- Theatrical poster
- Hangul: 그림자 살인
- Hanja: 그림자 殺人
- RR: Geurimja sarin
- MR: Kŭrimja sarin
- Directed by: Park Dae-min
- Written by: Park Dae-min Lee Yeong-jong Yoon Seon-hui
- Produced by: Lee Sang-yong Han Seon-kyu
- Starring: Hwang Jung-min Ryu Deok-hwan
- Cinematography: Choi Chan-min
- Edited by: Nam Na-yeong
- Music by: Hwang Sang-jun
- Production company: CJ Entertainment
- Distributed by: CJ Entertainment
- Release date: April 2, 2009;
- Running time: 111 minutes
- Country: South Korea
- Languages: Korean Japanese
- Box office: US$10.1 million

= Private Eye (film) =

Private Eye is a 2009 South Korean neo-noir mystery thriller film directed by Park Dae-min.

== Plot ==
Seoul, 1910. Hong Jin-ho, Joseon's first detective, travels around solving trivial family disputes for pocket money as a private detective.
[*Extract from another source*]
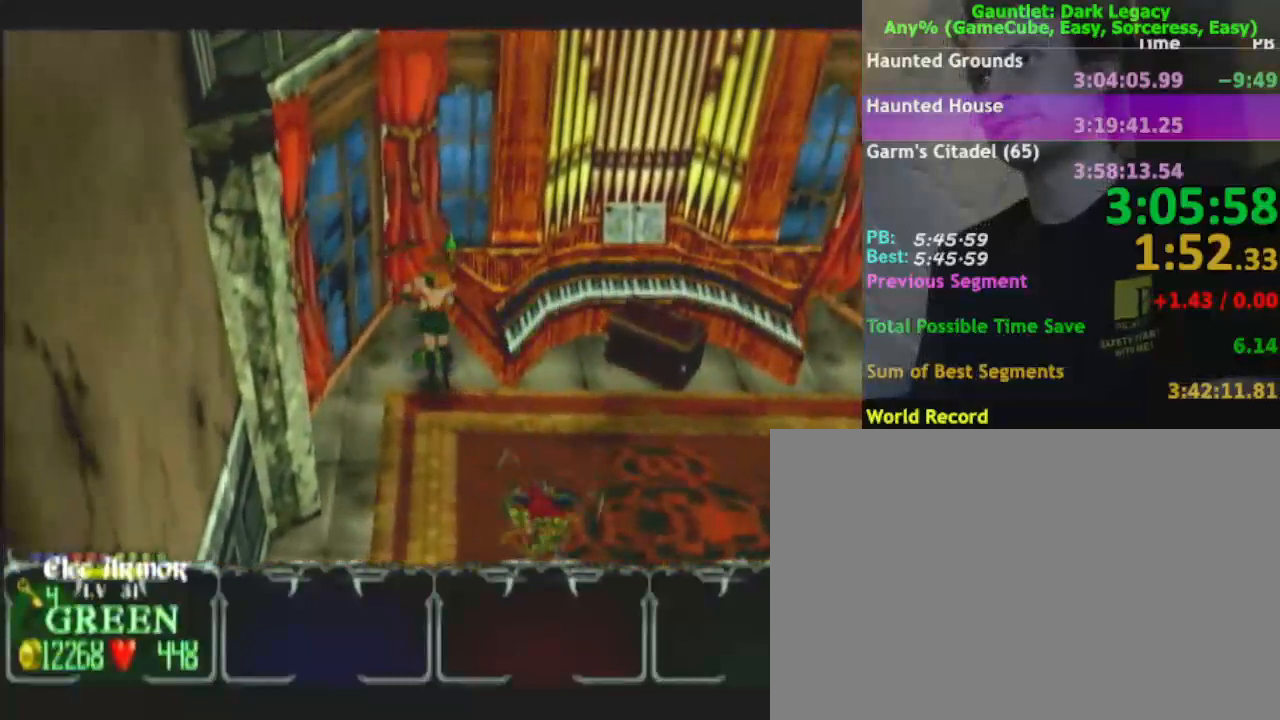
{"buttons": [], "left_stick": "down-right", "right_stick": "center", "events": [[33, "left_stick", "center"], [217, "left_stick", "down-right"]]}
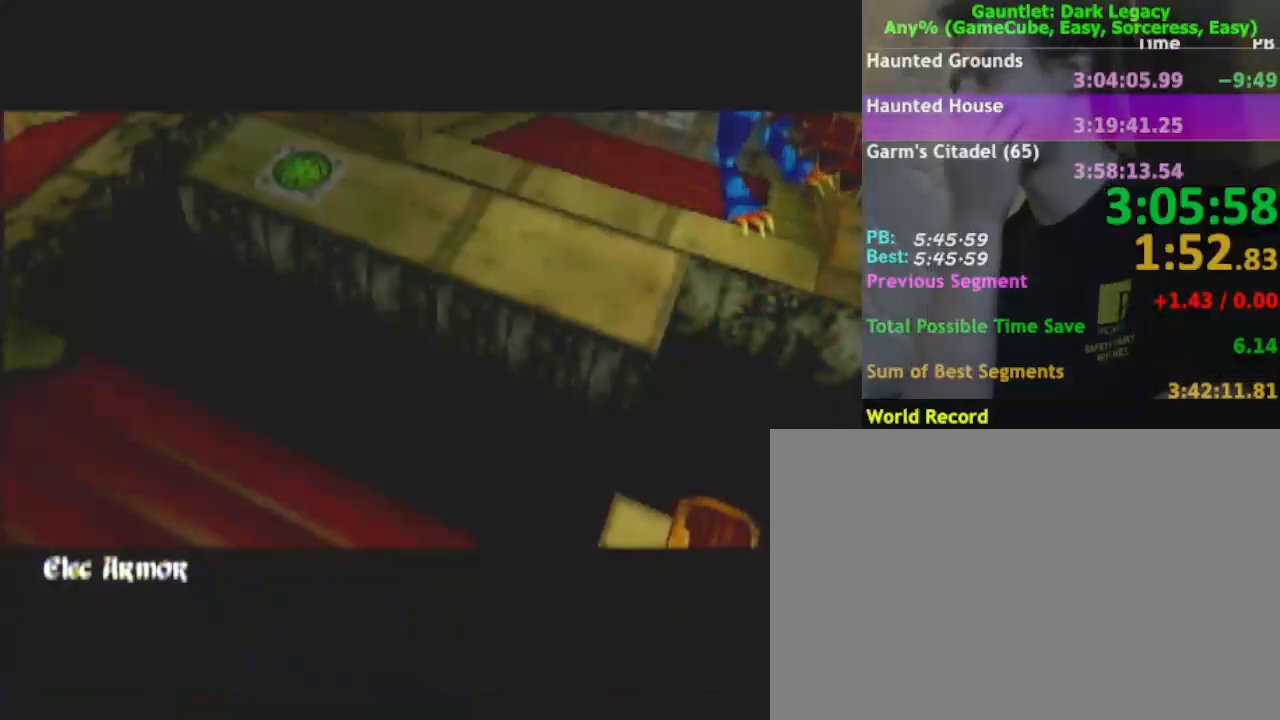
{"buttons": [], "left_stick": "down-right", "right_stick": "center", "events": []}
However, he is determined to go to America someday and is saving up for the trip. Then one night, Gwang-soo, a medical physician in training, discovers a corpse in the woods and secretly takes it to practice dissecting. But the corpse turns out to be the son of Seoul's most powerful man. While planning to flee in the middle of the night and afraid of murder accusations, Gwang-soo meets Jin-ho, and asks him to find the killer. When another corpse turns up in the woods, murdered in the same way as the first victim, Jin-ho and Gwang-soo use a piece of cloth they find in the victim's mouth as the lead they need to bring them one step closer to the real killer.

== Cast ==
- Hwang Jung-min as Hong Jin-ho (private detective)
- Ryu Deok-hwan as Jang Gwang-soo (medical student)
- Uhm Ji-won as Soon-deok (inventor)
- Oh Dal-su as Oh Young-dal (police officer)
- Yoon Je-moon as Eok-kwan (circus master)
- Go Jun as Herb doctor
- Yoo Seung-mok

== Box office ==
According to its distributor CJ Entertainment, Private Eye attracted more than 554,000 viewers nationwide in the four days since its premiere on April 2, 2009, making it #1 at the South Korean box office. As of May 10, 2009, the total tickets sold domestically was 1,907,094.